CONSTANTINE P. CAVAFY, Greek poet (d. 4-29-1933); A major modern Greek poet who worked as a journalist and civil servant. He has been called a skeptic and a neo-pagan. In his poetry he examines critically some aspects of Christianity, patriotism, and homosexuality, though he was not always comfortable with his role as a nonconformist. He published 154 poems; dozens more remained incomplete or in sketch form. His most important poetry was written after his 40th birthday. Cavafy has been instrumental in the revival and recognition of Greek poetry both at home and abroad. His poems are, typically, concise but intimate evocations of real or literary figures and milieux that have played a role in Greek culture. Uncertainty about the future, sensual pleasures, the moral character and psychology of individuals, homosexuality, and a fatalistic existential nostalgia are some of the defining themes.
Cavafy, who was gay, wrote many sexually explicit poems. W.H. Auden noted as much in his introduction to the 1961 volume The Complete Poems of C. P. Cavafy when he wrote, “Cavafy was a homosexual, and his erotic poems make no attempt to conceal the fact.” Auden added: “As a witness, Cavafy is exceptionally honest. He neither bowdlerizes nor glamorizes nor giggles. The erotic world he depicts is one of casual pickups and short-lived affairs. Love, there, is rarely more than physical passion… At the same time, he refuses to pretend that his memories of moments of sensual pleasure are unhappy or spoiled by feelings of guilt.”
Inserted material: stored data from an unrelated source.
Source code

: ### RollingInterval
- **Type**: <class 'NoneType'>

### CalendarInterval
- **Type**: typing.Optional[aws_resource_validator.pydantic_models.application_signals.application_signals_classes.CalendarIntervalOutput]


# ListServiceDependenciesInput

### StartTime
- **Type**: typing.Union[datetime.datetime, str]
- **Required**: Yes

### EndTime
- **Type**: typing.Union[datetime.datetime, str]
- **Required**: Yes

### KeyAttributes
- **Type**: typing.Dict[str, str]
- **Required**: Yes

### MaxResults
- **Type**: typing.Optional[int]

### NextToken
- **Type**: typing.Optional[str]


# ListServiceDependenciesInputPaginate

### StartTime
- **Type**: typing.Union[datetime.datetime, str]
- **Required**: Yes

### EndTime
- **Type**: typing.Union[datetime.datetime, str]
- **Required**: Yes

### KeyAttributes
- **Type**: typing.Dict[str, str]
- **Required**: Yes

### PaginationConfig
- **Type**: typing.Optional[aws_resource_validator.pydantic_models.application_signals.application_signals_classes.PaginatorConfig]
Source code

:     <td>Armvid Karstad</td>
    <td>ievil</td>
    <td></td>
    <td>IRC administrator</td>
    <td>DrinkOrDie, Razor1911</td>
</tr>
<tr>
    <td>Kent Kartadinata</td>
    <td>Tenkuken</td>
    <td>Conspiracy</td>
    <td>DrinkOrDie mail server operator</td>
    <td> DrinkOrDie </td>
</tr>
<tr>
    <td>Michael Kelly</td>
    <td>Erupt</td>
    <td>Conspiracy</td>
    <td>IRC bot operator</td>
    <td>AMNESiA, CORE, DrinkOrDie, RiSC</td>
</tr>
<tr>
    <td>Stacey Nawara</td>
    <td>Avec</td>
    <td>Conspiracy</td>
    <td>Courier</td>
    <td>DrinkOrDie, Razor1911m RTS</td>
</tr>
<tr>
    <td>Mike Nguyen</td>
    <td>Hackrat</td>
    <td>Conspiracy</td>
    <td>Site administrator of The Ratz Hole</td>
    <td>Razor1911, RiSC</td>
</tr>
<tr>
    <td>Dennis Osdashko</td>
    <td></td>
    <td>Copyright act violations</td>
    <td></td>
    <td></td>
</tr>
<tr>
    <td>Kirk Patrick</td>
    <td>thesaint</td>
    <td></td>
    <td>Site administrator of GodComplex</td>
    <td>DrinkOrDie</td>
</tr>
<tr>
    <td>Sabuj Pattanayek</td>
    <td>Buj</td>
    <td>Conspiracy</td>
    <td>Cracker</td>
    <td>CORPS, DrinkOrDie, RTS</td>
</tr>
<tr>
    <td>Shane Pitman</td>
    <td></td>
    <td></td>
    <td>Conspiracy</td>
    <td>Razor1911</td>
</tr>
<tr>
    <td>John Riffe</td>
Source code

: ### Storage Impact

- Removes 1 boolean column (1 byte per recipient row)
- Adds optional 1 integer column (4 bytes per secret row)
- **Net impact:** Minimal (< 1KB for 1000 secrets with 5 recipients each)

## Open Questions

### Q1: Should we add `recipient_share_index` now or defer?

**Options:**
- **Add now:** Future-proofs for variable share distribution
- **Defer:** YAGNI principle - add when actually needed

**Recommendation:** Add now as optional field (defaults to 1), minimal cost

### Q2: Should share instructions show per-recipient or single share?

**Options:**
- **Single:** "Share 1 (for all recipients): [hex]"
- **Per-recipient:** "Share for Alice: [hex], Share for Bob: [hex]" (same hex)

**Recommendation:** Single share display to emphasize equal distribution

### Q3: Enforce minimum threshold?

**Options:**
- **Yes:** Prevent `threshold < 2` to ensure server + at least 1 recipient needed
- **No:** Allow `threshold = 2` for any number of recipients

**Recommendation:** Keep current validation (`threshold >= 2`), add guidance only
Editor’s Note: Well I blew Constantin Cavafy big time, and I’m not talking in a good way. Obviously I completely messed up his date of birth, and or his date of death, because they were the same day, seventy years apart; today was his actual birthdate. He died in 1933. All this on top of misidentifying the Duane Michals photo (which now graces the page heading). I try to be careful about these things. But sometimes we all just fall on our face. I’ll be more careful in the future.